And then I remembered the driver—but I also remembered our deal
As told to C.S.Teitelbaum by Chaim Somner
In the early 90s, at the height of the First Intifada, East Jerusalem was a dangerous area. This was especially true on Fridays, when young extremists on their way to the mosque would unleash violence on any Israelis they encountered.
That year, my mother’s yahrzeit fell on a Friday. Visiting her kever on Har Hazeisim would be risky and dangerous, but I am an only child, and I was determined to go. I flagged down a taxi in Tel Aviv, where I lived, and directed him to Jerusalem. As we got closer, he asked me for the exact address.
“Har Hazeisim, the cemetery,” I told him.
The bare-headed driver paled. “The beit hakvarot in East Jerusalem?” he asked, looking at me through the rearview mirror. His face registered shock.
“I cannot go there. This is a brand-new Mercedes—it’s worth 200,000 shekel. And forget about the car, I’m scared for my own safety!”
It was a reasonable fear. The Arabs were throwing stones and Molotovs like candy.
“I am an only child,” I explained. “My father is no longer alive, so I’m the only one who will be visiting my mother’s grave today. I’m sure she will be a melitz yosher for us and we’ll be okay.”
“I see,” he acquiesced, softening slightly. “I’ll take you there, but you will have to go out on your own. I’m going to stay in the car the entire time, to protect the car — and myself.”
I was fine with that, and the rest of the trip was uneventful. As we neared our destination, I felt a little apprehensive, especially since it would be deserted in these hostile times. But I knew I was doing it for my mother aleha hashalom. No doubt she would watch over her Kaddish’l.
When we arrived at the cemetery, I was shocked to discover a group of black-hatted men davening at a grave near my mother’s. A quick head count told me there were eight men. I approached them and asked if they would join me for Kaddish.
“We’re only eight,” they apologized. “You make nine. But we’re still short one.”
And then I remembered the driver—but I also remembered our deal.

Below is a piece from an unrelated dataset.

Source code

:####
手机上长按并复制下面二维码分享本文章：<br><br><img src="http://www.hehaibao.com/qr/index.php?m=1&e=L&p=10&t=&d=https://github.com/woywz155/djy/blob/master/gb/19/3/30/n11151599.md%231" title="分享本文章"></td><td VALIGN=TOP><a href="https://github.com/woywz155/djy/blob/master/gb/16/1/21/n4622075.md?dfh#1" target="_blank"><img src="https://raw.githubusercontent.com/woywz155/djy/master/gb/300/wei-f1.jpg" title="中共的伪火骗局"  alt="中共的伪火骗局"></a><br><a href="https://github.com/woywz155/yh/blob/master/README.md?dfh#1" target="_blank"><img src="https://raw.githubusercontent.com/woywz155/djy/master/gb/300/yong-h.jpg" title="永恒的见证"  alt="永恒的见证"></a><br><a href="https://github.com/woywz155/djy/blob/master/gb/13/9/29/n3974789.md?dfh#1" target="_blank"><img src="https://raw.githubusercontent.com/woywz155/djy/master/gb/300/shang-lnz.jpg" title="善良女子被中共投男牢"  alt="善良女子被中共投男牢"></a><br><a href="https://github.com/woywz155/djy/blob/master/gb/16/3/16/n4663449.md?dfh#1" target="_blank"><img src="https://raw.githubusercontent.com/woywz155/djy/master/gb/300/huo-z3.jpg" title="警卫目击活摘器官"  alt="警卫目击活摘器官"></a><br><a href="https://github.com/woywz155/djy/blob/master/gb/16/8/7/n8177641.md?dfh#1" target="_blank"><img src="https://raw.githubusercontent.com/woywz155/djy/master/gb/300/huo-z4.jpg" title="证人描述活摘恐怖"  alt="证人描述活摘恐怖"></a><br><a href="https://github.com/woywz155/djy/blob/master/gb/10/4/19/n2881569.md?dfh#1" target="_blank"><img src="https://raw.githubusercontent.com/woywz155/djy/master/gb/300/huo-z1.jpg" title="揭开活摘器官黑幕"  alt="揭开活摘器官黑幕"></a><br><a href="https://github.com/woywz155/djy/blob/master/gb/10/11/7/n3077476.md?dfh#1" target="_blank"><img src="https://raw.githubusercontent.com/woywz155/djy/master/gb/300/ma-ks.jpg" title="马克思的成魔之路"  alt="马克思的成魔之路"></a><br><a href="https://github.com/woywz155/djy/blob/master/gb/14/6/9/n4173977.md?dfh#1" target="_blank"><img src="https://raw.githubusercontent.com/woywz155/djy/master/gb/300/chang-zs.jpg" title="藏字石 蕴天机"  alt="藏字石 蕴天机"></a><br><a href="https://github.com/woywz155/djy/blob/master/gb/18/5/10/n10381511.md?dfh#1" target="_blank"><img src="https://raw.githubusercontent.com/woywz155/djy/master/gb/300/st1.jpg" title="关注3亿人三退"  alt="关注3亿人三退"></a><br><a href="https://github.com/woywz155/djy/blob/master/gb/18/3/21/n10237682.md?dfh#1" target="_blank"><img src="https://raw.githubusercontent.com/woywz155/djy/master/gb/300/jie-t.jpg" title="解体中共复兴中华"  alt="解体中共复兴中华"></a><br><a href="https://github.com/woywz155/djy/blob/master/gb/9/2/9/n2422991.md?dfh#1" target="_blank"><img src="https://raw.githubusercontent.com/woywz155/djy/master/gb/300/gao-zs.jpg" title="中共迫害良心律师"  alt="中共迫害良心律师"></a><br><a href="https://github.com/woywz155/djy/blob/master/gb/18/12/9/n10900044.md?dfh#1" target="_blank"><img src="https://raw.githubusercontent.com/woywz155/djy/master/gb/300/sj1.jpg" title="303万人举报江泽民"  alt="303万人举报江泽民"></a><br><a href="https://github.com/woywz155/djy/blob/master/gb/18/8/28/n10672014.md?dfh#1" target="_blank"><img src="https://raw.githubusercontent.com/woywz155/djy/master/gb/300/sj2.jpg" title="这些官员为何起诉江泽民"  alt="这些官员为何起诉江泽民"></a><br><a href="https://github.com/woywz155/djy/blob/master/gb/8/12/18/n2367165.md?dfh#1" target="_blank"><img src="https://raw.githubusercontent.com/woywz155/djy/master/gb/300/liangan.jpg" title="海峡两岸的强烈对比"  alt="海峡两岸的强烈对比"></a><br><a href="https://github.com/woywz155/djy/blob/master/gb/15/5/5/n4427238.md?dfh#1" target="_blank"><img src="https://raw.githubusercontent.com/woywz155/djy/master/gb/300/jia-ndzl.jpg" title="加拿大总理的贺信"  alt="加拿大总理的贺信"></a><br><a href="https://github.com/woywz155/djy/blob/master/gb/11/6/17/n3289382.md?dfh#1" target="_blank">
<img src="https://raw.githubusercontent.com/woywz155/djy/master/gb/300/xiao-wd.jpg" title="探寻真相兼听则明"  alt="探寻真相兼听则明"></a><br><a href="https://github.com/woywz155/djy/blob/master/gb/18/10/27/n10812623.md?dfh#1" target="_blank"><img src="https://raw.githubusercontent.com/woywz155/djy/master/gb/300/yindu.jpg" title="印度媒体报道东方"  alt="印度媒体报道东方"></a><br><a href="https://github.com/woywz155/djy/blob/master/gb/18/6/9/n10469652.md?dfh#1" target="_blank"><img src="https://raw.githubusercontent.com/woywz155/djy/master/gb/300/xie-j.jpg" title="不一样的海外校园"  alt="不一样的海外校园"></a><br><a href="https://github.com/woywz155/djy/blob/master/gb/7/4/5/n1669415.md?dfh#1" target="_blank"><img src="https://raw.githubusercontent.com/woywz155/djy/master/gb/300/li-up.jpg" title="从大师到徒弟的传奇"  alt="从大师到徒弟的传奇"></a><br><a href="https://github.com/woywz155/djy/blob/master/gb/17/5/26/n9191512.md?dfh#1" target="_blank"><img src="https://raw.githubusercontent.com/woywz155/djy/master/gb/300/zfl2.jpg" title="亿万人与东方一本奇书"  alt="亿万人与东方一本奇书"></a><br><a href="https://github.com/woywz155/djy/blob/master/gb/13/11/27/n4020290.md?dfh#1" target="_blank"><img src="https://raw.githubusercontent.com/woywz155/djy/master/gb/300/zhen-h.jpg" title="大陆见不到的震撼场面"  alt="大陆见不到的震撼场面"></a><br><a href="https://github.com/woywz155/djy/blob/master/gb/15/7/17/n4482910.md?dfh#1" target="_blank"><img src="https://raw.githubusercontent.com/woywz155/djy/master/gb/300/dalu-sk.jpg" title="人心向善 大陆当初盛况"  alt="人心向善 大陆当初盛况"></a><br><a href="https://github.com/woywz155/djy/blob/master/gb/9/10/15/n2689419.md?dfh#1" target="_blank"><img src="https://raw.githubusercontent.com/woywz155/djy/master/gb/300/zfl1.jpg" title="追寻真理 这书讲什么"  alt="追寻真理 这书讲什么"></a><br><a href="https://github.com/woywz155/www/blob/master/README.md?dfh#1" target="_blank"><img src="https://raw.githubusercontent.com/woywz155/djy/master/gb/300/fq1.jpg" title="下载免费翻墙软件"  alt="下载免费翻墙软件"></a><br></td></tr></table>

I strode toward the taxi. He was sitting ramrod straight, on high alert, hands gripping the wheel. I told him about the other eight men and asked if there was any chance he would be our tzenter.
The brawny Sabra loosened his grip and undid his seatbelt. “Your mother’s neshamah will surely protect me and my car,” he said.
Humbled, I gave him the yarmulke from under my hat, and we walked toward the kever. Together, ten Yidden broke the deathly silence and united in the ultimate sanctification of His Name.
Chaim Somner is an accountant in Monsey, New York.